Full transcription, minus images: write out the listing below exactly as it appears.

Information provided:
☆ ☆ ☆ ☆ ☆ ☆ ☆

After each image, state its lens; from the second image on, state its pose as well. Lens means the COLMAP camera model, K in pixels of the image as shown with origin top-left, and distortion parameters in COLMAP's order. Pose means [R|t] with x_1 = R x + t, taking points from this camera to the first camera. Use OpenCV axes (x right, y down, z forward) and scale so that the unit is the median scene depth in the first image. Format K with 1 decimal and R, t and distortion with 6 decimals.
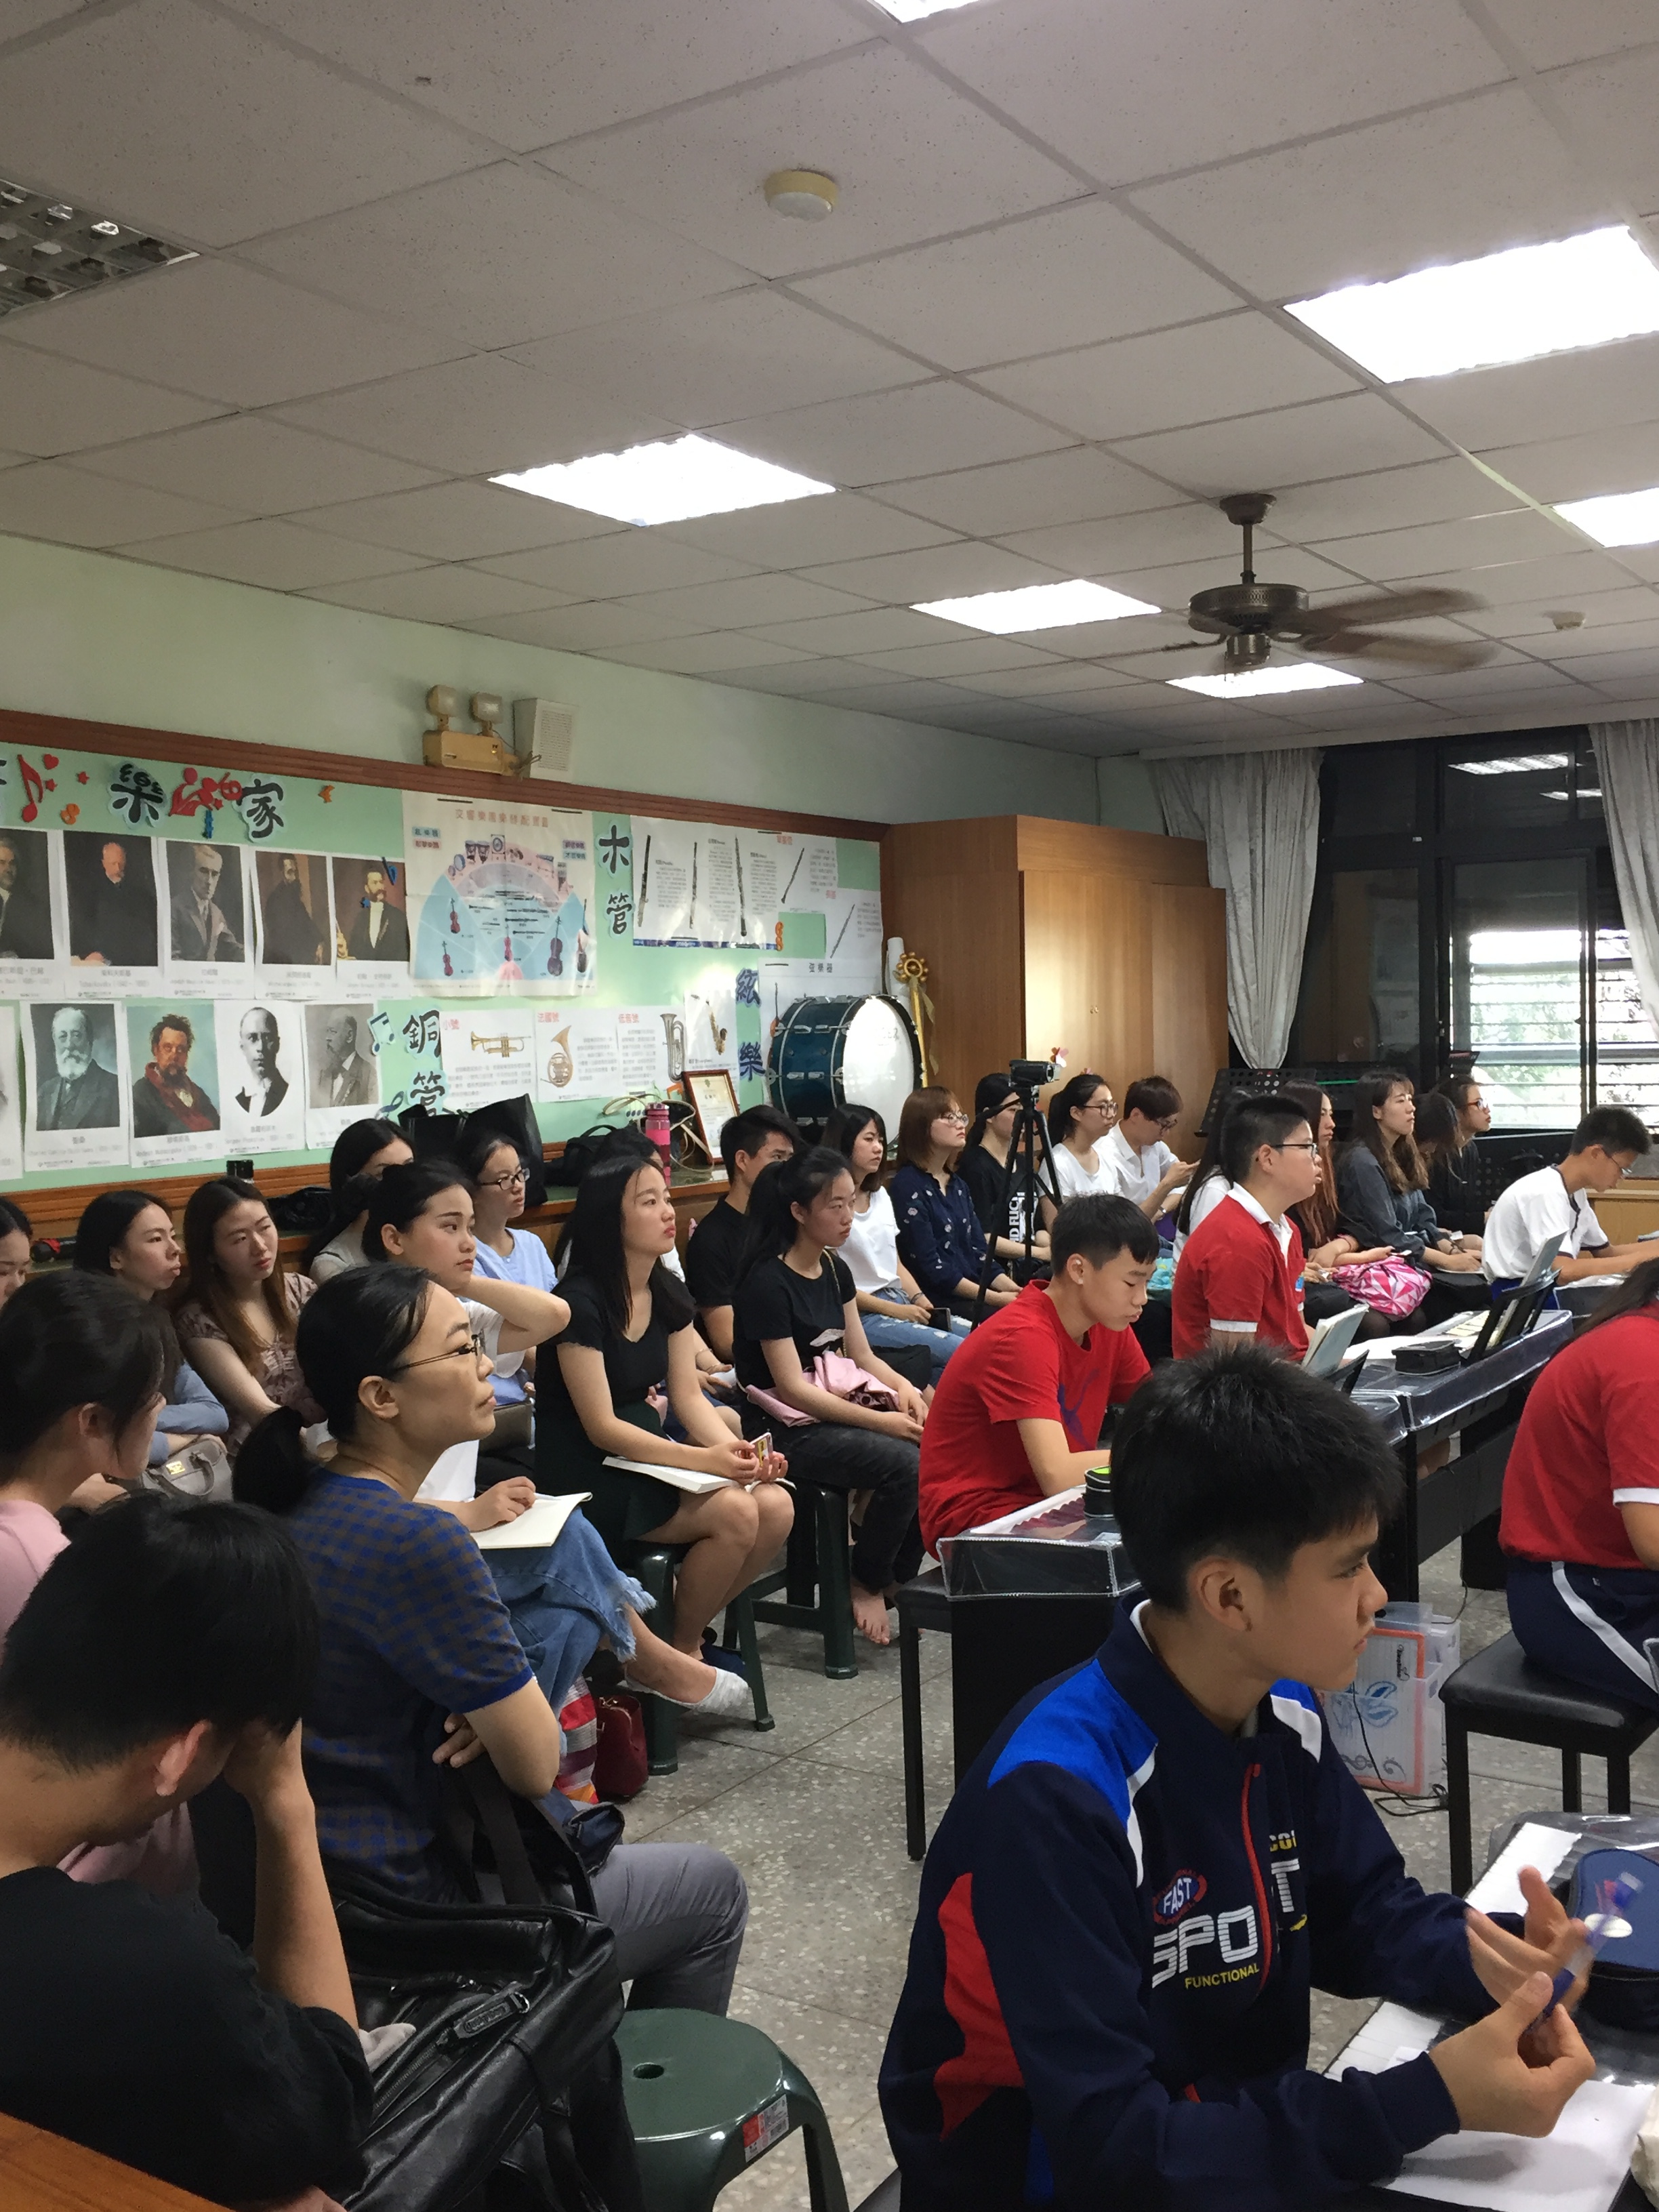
lens RADIAL K [[2082.3, 0, 825.7], [0, 2082.3, 1108.4], [0, 0, 1]] dist [0.035256, 0.000000]
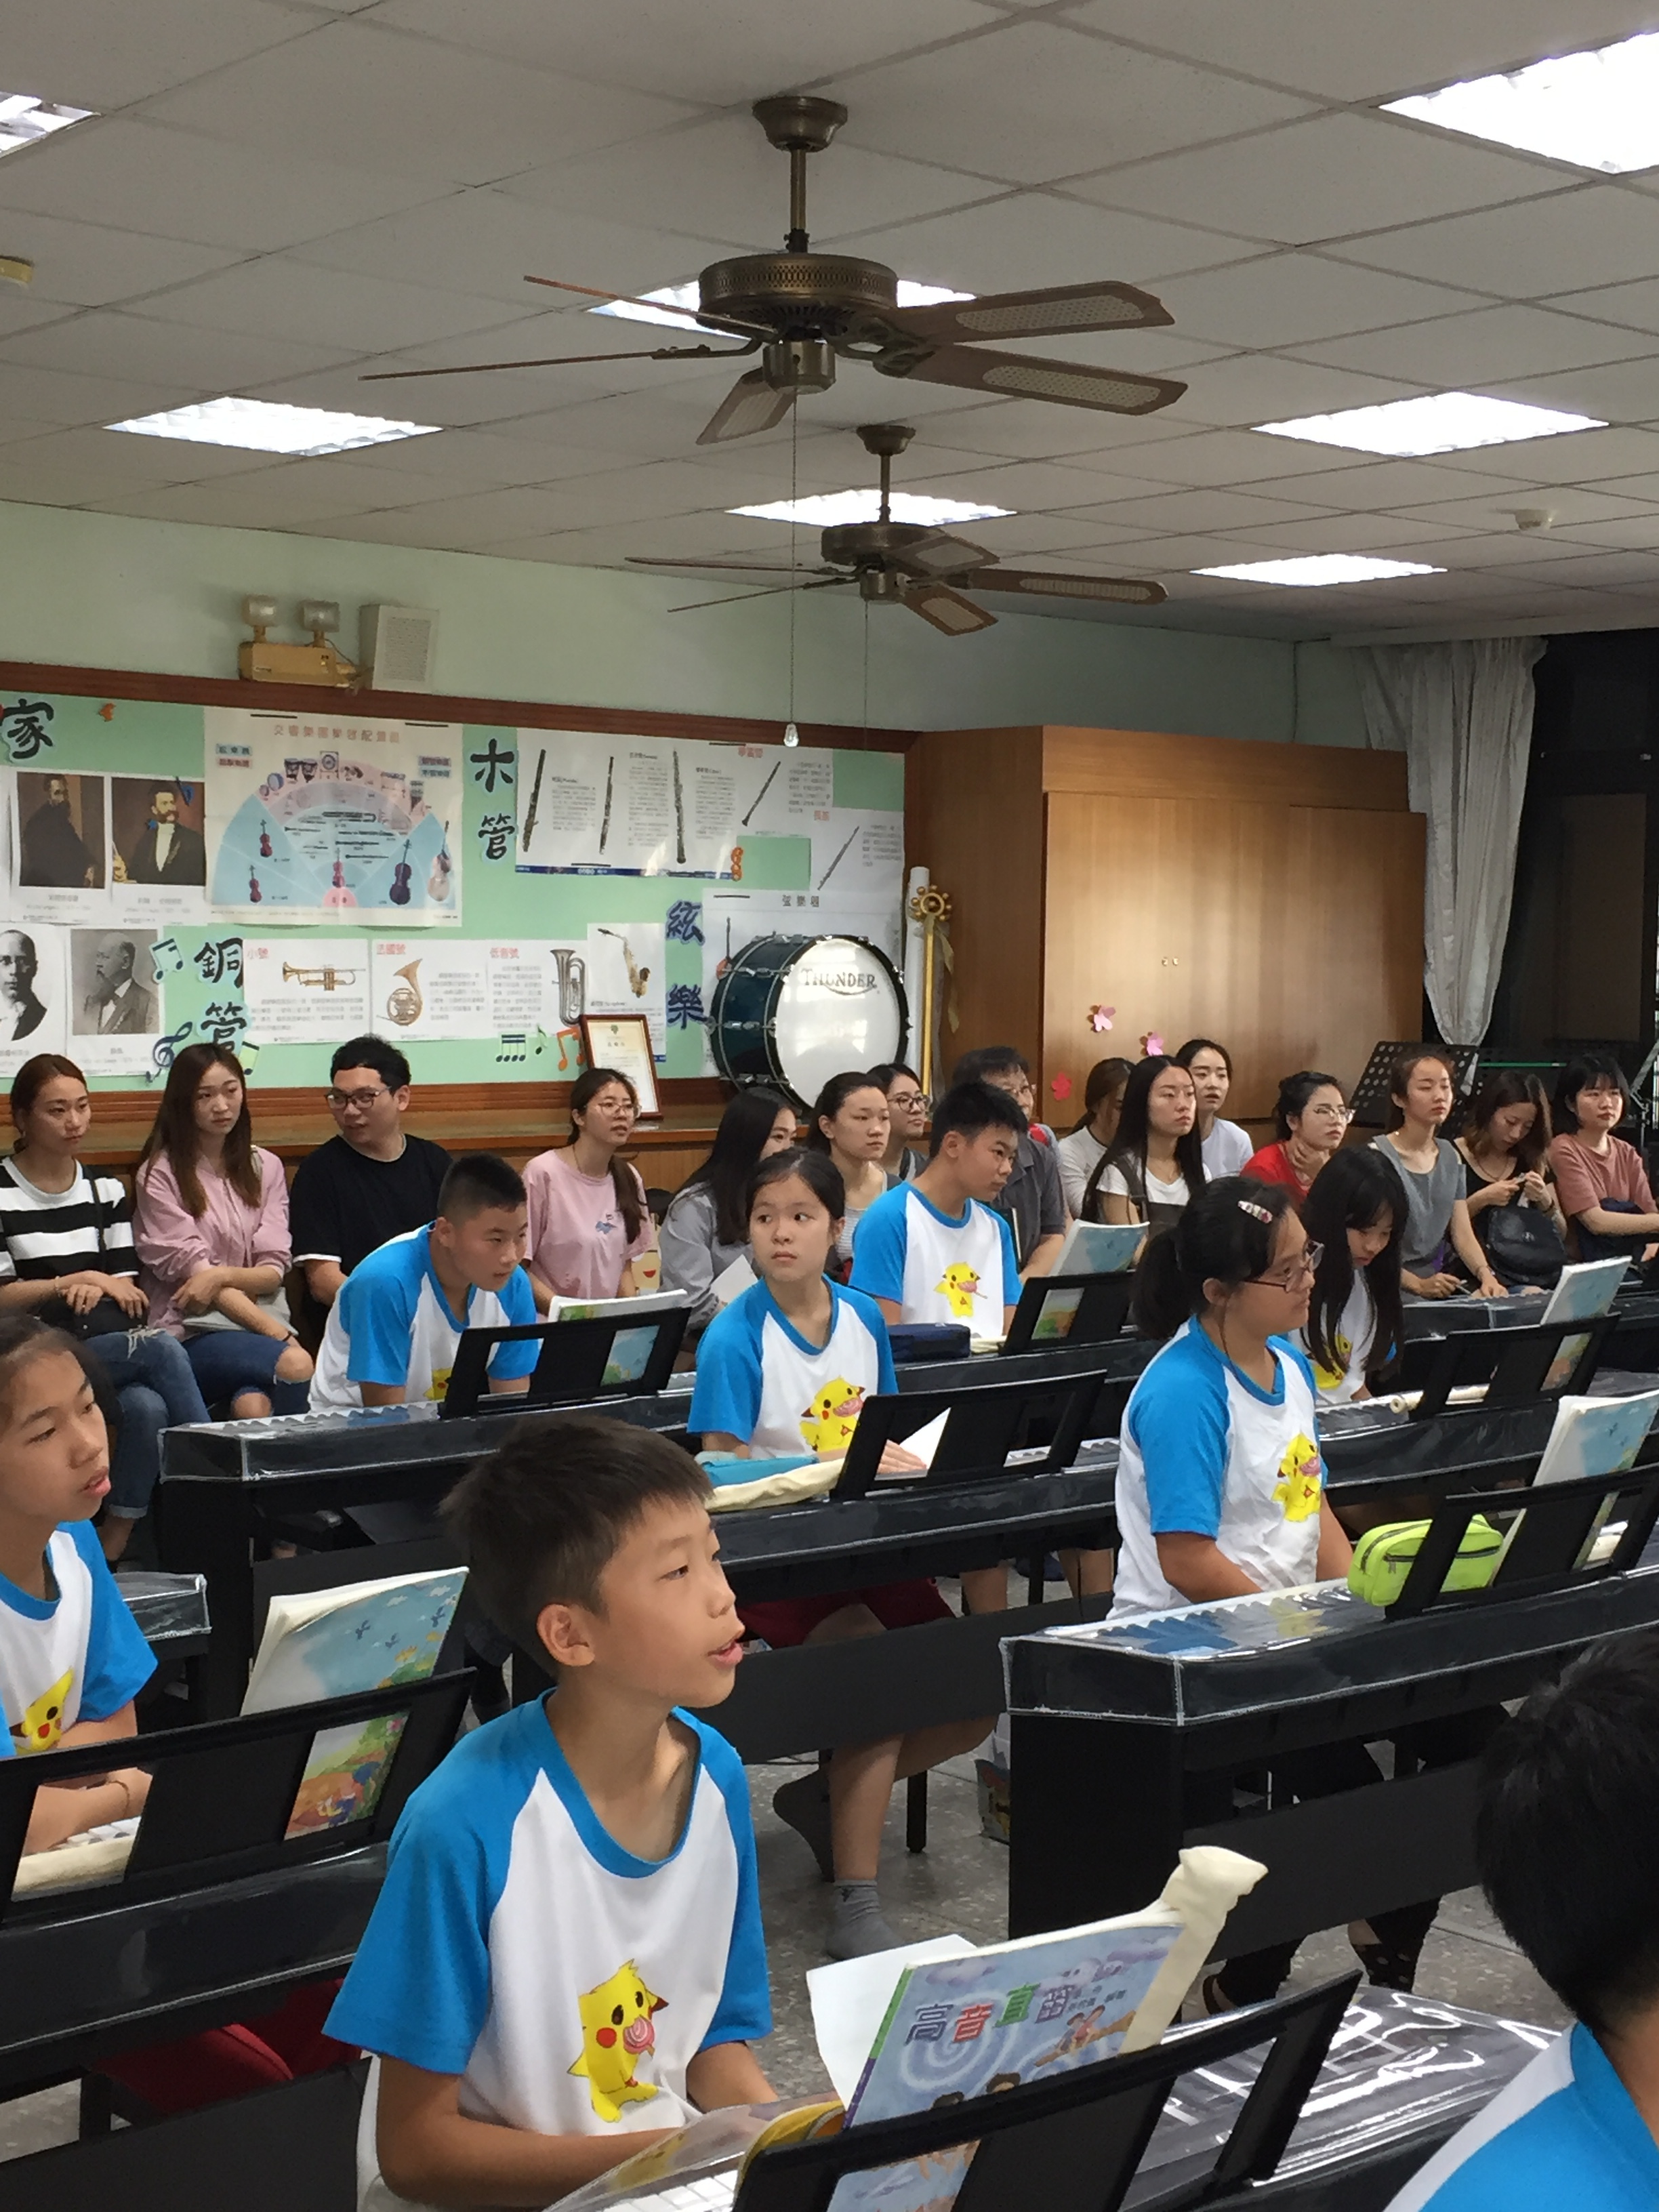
lens RADIAL K [[3046.3, 0, 831.4], [0, 3046.3, 1107.6], [0, 0, 1]] dist [0.014968, 0.000000]
pose [[0.961430, 0.049194, -0.270614, 0.431282], [-0.046001, 0.998777, 0.018133, -0.007331], [0.271175, -0.004985, 0.962517, -0.247904]]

☆ ☆ ☆ ☆ ☆ ☆ ☆

Written answer:
After each image, state its lens; from the second image on, state its pose as well. Lens means the COLMAP camera model, K in pixels of the image as shown with origin top-left, and distortion parameters in COLMAP's order. Pose means [R|t] with x_1 = R x + t, taking points from this camera to the first camera. Use OpenCV axes (x right, y down, z forward) and scale so that the unit is the median scene depth in the first image. Format K with 1 decimal and R, t and distortion with 6 decimals.
lens RADIAL K [[2082.3, 0, 825.7], [0, 2082.3, 1108.4], [0, 0, 1]] dist [0.035256, 0.000000]
lens RADIAL K [[3046.3, 0, 831.4], [0, 3046.3, 1107.6], [0, 0, 1]] dist [0.014968, 0.000000]
pose [[0.961430, 0.049194, -0.270614, 0.431282], [-0.046001, 0.998777, 0.018133, -0.007331], [0.271175, -0.004985, 0.962517, -0.247904]]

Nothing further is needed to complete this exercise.